Trial Opens for Shannon Two, Tarak Kauff and Kenneth Mayers, in Dublin
The trial of the Shannon Two got off to a faster than expected start on Monday, moving through jury empanelment and the prosecution’s opening four witnesses.
The two, Ken Mayers and Tarak Kauff, were arrested March 17, 2019, at Shannon Airport for going onto the airfield to inspect U.S. military planes at the facility. They carried a banner that said, “U.S. Military Veterans Say: Respect Irish Neutrality; U.S. War Machine Out of Shannon.” Millions of U.S. troops have been moved through Shannon Airport since 2001 on their way to illegal wars in the Middle East, in violation of Irish neutrality and international law. Kauff and Mayers were attempting to either inspect the planes or to get Irish authorities to do so, but they were instead arrested.
The charges against Mayers and Kauff—criminal damage, trespass, and interfering with airport operations and safety—were read and they pleaded not guilty to all three.
The men, who are U.S. military veterans and members of Veterans For Peace, had already spent two weeks in prison after being denied bail immediately after their arrest. When they were finally granted bail, their passports were confiscated and they spent eight months in Ireland before their passports were returned and they could go home in early December.
During that time, the case was first moved up to the Circuit Court, assuring that they would get a jury trial, and then moved the venue from County Clare, where the airport is located, to Dublin.
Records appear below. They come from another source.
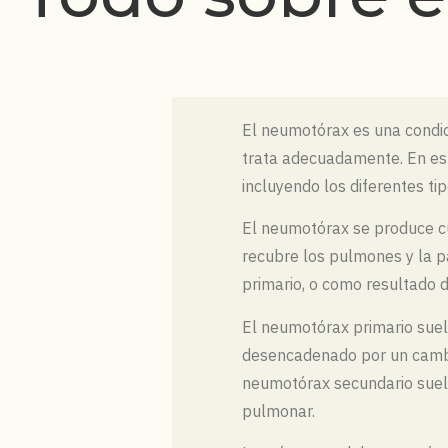
El neumotórax es una condic
trata adecuadamente. En este
incluyendo los diferentes ti
El neumotórax se produce cu
recubre los pulmones y la p
primario, o como resultado 
El neumotórax primario suel
desencadenado por un cambio
neumotórax secundario suel
pulmonar.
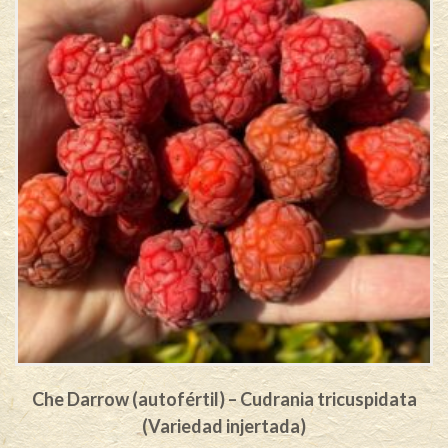
Che Darrow (autofértil) – Cudrania tricuspidata
(Variedad injertada)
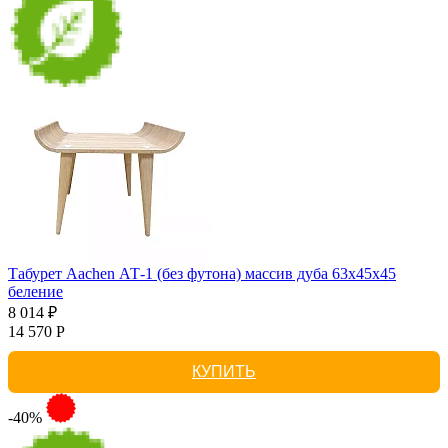
Табурет Aachen АТ-1 (без футона) массив дуба 63х45х45
беление
8 014 ₽
14 570 Р
КУПИТЬ
-40%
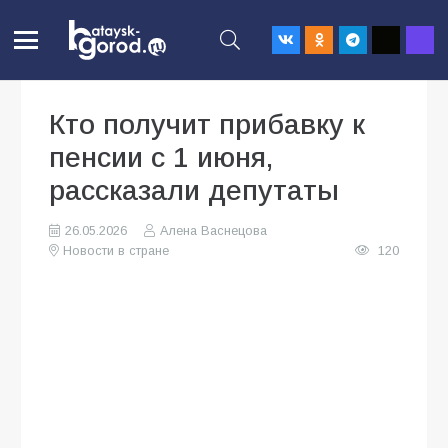
Кто получит прибавку к
пенсии с 1 июня,
рассказали депутаты
26.05.2026
Алена Васнецова
Новости в стране
120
On the opening day of the trial, jury selection was interrupted for nearly half an hour when one juror asserted his right to take the oath in the Irish language and the court officer could not find the appropriate text. After much searching online and elsewhere, an old book was produced that had the required text.
After the jury was empanelled and the judge gave some instruction regarding their role, the prosecution opened their case. Barrister Tony McGillicuddy laid out the charges, and told jury members that they were the sole arbiter of fact in the case. Before McGillicuddy began calling witnesses, the two defense barristers, Carol Doherty for Kauff and Michael Hourigan for Mayers, both stipulated that the defense was not contesting that Kauff and Mayers had “been involved in the making of an opening in the perimeter fence,” and that they had indeed entered the “curtilage” (surrounding land) of the airport. The defense was hoping to move quickly through the uncontested areas of fact to what they view as the main point of the trial—putting the U.S. war machine, and Ireland’s complicity in it, on trial.
Kauff and Mayers have a different view of what the trial should be about. “The purpose is to, in our own way, put the government and the U.S. military on trial for killing people and animals, destroying the environment, and betraying the Irish people’s concept of their own neutrality,” said Kauff. “U.S. warmaking is literally destroying this planet, and I don’t want to be silent about it.”
Several peace activists attended the trial. More supporters are expected when the case continues tomorrow at 11 am at the Circuit Criminal Court, Parkgate Street, Dublin 8.